GIVEN PASSAGE>

=-=-=

You are viewing a plain text version of this content. The canonical link for it is here.
Posted to reviews@spark.apache.org by GitBox <gi...@apache.org> on 2019/03/12 18:53:03 UTC

[GitHub] [spark] dhruve commented on issue #24035: [SPARK-27112] : Spark Scheduler encounters two independent Deadlocks …

dhruve commented on issue #24035: [SPARK-27112] : Spark Scheduler encounters two independent Deadlocks …
URL: https://github.com/apache/spark/pull/24035#issuecomment-472135426
 
 
   I think if we fix the lock ordering for the involved threads, this will solve the issue.
   
   The current order in which locks are being acquired for individual threads is:
   
   TaskResultGetter Order:
   - Lock YarnClusterScheduler
   - Lock CoarseGrainedSchedulerBackend
   
   DispatcherEventLoop Order:
   - Lock CoarseGrainedSchedulerBackend
   - Lock YarnClusterScheduler
   
   SparkDynamicExecutorAllocation Order:
   - Lock ExecutorAllocationManager
   - Lock CoarseGrainedSchedulerBackend
   - Lock TaskSchedulerImpl/YarnClusterScheduler 
   
   Solution:
   The methods which are resulting in the deadlock are from activity in the CoarseGrainedSchedulerBackend.
   
   1. KillExecutors: The only check which requires the lock on TSI/YCS is to check if the executor is busy or not. We can bump up the check for idle executors before synchronizing on CGSB. This will fix the lock order for the dynamic allocation thread.

=-=-=

COLLECTED DATA>
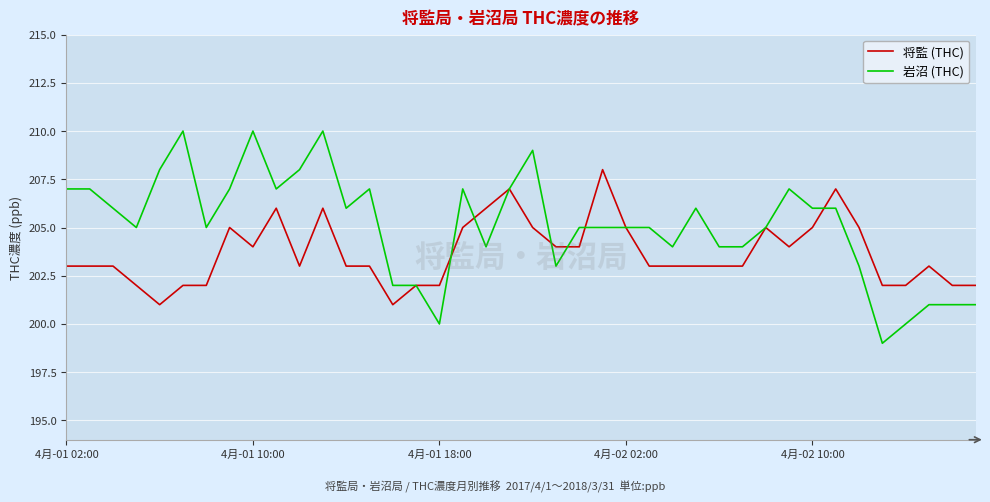

What is the greatest value displayed?

210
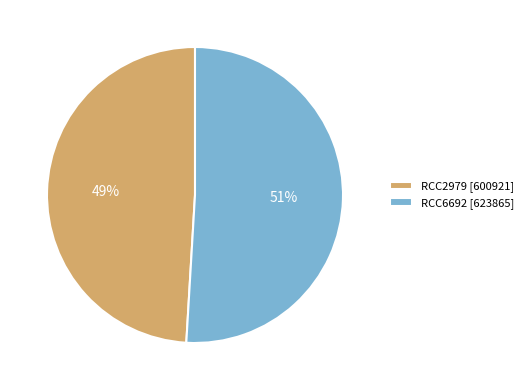

To the nearest percent, what is the difference between the largest and smallest slice percentages?

2%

=-=-=

QUESTIONS>
a) In the comment on the Spark scheduler deadlocks, in what order does the DispatcherEventLoop thread acquire its locks?
b) Rewrite the paragraph that starts "KillExecutors: The only check" from the comment on the Spark scheduler deadlocks as a short bulleted list.
c) Write the next part of the comment on the Spark scheduler deadlocks, beginning right after its final sentence.

RESULTS BY TASK>
a) It locks CoarseGrainedSchedulerBackend first, then YarnClusterScheduler.

b)
- In KillExecutors, the only check that needs the lock on TSI/YCS is whether the executor is busy.
- The check for idle executors can be moved ahead of synchronizing on CGSB.
- This fixes the lock order for the dynamic allocation thread.

c)
   2. MakeOffers: This currently acquires the lock on CGSB to ensure executors are not killed while a task is being offered on them. And eventually makes the `resourceOffer` on the scheduler which is where it acquires the second lock. I agree with @attilapiros suggestion here to fix the second lock ordering issue by synchronizing on the scheduler first and then the backend.
   
   These 2 changes should align the ordering sequence and seem to be simple to reason about. I think this should solve the issue, but it would be good to have more contributors eyeball this change.
   

----------------------------------------------------------------
This is an automated message from the Apache Git Service.
To respond to the message, please log on to GitHub and use the
URL above to go to the specific comment.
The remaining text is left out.